▶ **DOCUMENT SEGMENT**
------------

The CalQL query language

The Caliper Query Language (CalQL) is used to filter, aggregate, and create reports from Caliper data in Caliper’s data processing tools (cali-query) and report services. Its syntax is very similar to SQL.

For example, filtering and aggregating a trace into a function time profile for an application’s main loop and printing results in a table, sorted by time, is accomplished with the following statement:

SELECT *, count(), sum(time.duration)
WHERE loop=mainloop
GROUP BY function
FORMAT table
ORDER BY time.duration

Quick reference

This table contains a quick reference of all CalQL statements:

LET <list>                   # Compute additional attributes in input records
  <a>=ratio(<b>,<c>,<S>)     # computes a = <b>/<c>*S
  <a>=scale(<b>,<S>)         # computes <a> = <b>*S
  <a>=truncate(<b>,<S>)      # computes <a> = <b> - mod(<b>, S)
  <a>=first(<a0>,<a1>, ...)  # <a> is the first of <a0>, <a1>, ... found in the input record
  <a>=sum(<a0>,<a1>,...)     # computes sum of <a0>, <a1>, ... in the input record
  ... IF <condition>         # apply only if input record meets condition

SELECT <list>                # Select attributes and define aggregations (i.e., select columns)

------------

▶ **EXERCISE SET**
• A. From the CalQL overview, extract the passage starting at "The Caliper Query" and ending at "SELECT *, count(), sum(time.duration)".
• B. According to the CalQL overview, which language does the syntax of CalQL closely resemble?
You can do without the rows.

▶ **Records excerpted from a collection**

------------

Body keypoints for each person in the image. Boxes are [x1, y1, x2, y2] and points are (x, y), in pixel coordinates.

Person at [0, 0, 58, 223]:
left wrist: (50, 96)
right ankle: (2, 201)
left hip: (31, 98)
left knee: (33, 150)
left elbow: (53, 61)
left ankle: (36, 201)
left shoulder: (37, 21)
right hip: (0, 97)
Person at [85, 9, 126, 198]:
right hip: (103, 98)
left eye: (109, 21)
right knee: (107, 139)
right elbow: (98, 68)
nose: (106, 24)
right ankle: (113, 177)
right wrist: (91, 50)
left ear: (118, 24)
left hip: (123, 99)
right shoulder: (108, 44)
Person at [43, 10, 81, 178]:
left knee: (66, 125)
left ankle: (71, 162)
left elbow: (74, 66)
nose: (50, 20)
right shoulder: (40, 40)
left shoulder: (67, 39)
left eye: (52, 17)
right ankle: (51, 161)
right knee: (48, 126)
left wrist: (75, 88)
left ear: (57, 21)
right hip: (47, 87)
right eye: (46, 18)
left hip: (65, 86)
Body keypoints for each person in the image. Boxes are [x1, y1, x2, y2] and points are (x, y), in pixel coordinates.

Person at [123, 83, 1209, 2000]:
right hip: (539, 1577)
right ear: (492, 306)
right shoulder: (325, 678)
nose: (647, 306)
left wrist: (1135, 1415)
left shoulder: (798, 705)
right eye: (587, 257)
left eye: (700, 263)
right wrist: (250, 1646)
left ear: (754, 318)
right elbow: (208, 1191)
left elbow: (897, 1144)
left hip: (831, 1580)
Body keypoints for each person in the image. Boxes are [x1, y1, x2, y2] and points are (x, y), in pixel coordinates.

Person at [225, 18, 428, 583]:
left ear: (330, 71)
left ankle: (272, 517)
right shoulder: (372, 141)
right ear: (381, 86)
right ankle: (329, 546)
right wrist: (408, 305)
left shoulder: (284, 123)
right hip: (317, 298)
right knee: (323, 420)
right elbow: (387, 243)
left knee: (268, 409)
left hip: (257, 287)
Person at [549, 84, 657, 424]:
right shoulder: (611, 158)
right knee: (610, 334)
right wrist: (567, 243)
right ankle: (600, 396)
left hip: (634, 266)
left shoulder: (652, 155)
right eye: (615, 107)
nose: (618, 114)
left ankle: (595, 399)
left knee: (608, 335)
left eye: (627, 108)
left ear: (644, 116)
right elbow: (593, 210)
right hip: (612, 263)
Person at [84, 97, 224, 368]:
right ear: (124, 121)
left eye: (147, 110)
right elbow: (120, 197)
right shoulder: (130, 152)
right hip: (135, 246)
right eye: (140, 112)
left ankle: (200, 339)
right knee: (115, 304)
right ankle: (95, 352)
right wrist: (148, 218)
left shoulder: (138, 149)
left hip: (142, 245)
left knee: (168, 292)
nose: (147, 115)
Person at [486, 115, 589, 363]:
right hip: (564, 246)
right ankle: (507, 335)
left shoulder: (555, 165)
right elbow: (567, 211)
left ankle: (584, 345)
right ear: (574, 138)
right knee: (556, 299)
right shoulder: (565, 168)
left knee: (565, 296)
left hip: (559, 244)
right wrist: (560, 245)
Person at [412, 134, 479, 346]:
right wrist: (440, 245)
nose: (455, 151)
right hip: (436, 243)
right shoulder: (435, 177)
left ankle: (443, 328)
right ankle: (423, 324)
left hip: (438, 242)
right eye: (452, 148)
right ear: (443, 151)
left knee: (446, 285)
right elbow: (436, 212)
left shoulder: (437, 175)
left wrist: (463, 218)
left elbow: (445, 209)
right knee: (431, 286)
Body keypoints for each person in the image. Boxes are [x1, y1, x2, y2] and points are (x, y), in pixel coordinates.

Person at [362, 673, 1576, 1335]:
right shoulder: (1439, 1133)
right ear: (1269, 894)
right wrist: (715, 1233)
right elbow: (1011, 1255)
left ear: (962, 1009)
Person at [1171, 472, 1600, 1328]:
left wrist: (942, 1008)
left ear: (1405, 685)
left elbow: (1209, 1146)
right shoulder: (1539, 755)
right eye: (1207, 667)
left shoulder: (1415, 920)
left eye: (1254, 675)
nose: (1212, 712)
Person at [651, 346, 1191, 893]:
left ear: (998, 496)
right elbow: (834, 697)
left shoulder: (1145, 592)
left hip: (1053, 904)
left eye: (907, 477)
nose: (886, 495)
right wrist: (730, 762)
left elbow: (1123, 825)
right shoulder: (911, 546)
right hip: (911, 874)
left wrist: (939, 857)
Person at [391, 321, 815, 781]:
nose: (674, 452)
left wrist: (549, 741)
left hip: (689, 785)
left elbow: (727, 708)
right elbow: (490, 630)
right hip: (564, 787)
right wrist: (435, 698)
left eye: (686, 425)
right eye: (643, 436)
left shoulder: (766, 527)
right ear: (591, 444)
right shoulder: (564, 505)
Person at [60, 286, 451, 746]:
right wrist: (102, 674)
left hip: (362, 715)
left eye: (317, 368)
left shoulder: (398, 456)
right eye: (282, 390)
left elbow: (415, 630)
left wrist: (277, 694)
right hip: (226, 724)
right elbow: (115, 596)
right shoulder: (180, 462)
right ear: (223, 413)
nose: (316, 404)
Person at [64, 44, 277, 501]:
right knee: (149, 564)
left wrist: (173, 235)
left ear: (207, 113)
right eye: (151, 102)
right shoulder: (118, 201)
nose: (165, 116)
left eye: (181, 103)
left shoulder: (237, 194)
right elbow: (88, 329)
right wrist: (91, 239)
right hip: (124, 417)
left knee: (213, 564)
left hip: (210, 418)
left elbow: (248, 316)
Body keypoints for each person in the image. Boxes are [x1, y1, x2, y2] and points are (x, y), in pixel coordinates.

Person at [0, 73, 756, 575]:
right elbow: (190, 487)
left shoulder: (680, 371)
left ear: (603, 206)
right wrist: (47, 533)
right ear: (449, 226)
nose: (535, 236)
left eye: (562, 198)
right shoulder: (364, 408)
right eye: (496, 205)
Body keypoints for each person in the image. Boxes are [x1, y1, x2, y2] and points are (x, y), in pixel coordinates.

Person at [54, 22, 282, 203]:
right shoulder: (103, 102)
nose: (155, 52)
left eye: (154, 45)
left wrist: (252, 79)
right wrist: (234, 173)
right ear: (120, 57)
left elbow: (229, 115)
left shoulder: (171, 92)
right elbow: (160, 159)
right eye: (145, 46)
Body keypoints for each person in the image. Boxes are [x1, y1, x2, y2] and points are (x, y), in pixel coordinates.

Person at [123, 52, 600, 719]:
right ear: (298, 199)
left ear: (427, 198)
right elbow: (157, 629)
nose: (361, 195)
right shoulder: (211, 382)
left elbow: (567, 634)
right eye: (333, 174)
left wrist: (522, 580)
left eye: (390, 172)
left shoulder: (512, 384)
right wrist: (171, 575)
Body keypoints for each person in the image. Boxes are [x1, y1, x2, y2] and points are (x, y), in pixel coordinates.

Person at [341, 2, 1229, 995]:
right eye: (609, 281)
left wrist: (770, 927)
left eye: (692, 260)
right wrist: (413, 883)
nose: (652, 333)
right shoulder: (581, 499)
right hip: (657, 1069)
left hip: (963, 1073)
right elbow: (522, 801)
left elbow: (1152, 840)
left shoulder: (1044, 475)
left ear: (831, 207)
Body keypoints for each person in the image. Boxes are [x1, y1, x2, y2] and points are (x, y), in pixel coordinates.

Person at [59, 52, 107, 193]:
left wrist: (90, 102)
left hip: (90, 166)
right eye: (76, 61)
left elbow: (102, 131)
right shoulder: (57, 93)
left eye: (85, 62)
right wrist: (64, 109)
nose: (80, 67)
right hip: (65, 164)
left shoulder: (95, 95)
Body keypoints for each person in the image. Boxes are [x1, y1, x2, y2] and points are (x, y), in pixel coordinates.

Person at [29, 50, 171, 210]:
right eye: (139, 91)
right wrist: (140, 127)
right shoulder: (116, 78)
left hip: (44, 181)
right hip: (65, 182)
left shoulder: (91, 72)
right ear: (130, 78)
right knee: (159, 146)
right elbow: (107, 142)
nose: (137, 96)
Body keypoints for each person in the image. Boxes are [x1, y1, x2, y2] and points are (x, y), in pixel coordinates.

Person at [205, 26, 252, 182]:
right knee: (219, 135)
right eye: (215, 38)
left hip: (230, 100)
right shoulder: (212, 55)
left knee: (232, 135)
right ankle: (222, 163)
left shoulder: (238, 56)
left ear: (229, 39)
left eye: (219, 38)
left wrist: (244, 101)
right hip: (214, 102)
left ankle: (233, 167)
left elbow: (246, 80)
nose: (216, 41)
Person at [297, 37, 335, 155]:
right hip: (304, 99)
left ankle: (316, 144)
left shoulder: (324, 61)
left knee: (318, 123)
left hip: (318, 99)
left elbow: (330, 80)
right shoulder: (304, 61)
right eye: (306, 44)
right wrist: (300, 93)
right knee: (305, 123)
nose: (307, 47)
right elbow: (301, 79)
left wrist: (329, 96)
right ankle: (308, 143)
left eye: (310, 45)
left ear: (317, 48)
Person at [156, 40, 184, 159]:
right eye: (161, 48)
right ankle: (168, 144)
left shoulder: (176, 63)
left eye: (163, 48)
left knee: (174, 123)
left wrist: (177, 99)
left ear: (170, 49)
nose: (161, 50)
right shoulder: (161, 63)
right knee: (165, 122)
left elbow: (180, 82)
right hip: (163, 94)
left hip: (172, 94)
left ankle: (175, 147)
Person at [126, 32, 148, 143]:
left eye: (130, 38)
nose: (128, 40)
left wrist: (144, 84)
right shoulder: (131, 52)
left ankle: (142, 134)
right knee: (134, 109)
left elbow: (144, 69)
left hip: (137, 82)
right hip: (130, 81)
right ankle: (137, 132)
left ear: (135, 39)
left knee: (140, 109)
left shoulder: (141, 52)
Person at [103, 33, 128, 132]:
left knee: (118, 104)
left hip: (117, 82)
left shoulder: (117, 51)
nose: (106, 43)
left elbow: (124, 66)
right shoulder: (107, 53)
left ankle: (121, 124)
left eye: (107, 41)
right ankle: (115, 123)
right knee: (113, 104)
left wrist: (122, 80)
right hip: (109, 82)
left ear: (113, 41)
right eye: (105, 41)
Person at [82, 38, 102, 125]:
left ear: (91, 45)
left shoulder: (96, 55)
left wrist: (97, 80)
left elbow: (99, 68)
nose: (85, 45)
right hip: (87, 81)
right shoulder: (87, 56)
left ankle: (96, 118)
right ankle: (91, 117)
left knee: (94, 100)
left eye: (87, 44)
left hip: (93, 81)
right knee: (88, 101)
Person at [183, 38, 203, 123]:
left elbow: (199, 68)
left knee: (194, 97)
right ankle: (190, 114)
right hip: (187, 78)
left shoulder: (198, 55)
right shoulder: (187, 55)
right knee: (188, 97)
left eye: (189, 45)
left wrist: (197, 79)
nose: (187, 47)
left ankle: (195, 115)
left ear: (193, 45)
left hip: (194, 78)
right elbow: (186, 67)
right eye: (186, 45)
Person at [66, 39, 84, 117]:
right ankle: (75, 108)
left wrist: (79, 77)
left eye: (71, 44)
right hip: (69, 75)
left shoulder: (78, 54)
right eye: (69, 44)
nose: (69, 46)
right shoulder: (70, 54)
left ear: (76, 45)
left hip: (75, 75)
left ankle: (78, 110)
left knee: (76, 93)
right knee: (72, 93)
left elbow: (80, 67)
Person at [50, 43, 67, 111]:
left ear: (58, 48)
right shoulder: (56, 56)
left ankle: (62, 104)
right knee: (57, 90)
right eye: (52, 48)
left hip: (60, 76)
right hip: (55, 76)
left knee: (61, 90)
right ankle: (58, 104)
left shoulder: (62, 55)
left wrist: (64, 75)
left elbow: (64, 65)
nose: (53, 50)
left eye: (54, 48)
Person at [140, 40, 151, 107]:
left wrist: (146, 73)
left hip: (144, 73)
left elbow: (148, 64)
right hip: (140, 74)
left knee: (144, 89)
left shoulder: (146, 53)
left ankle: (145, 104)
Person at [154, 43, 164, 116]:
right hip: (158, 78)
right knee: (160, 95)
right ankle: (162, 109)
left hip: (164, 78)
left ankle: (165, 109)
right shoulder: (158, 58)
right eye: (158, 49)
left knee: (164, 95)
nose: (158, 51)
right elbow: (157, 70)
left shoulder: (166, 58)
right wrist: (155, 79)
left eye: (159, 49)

------------

▶ **RESPONSE LIST**
• A.
The Caliper Query Language (CalQL) is used to filter, aggregate, and create reports from Caliper data in Caliper’s data processing tools (cali-query) and report services. Its syntax is very similar to SQL.

For example, filtering and aggregating a trace into a function time profile for an application’s main loop and printing results in a table, sorted by time, is accomplished with the following statement:

SELECT *, count(), sum(time.duration)

• B. SQL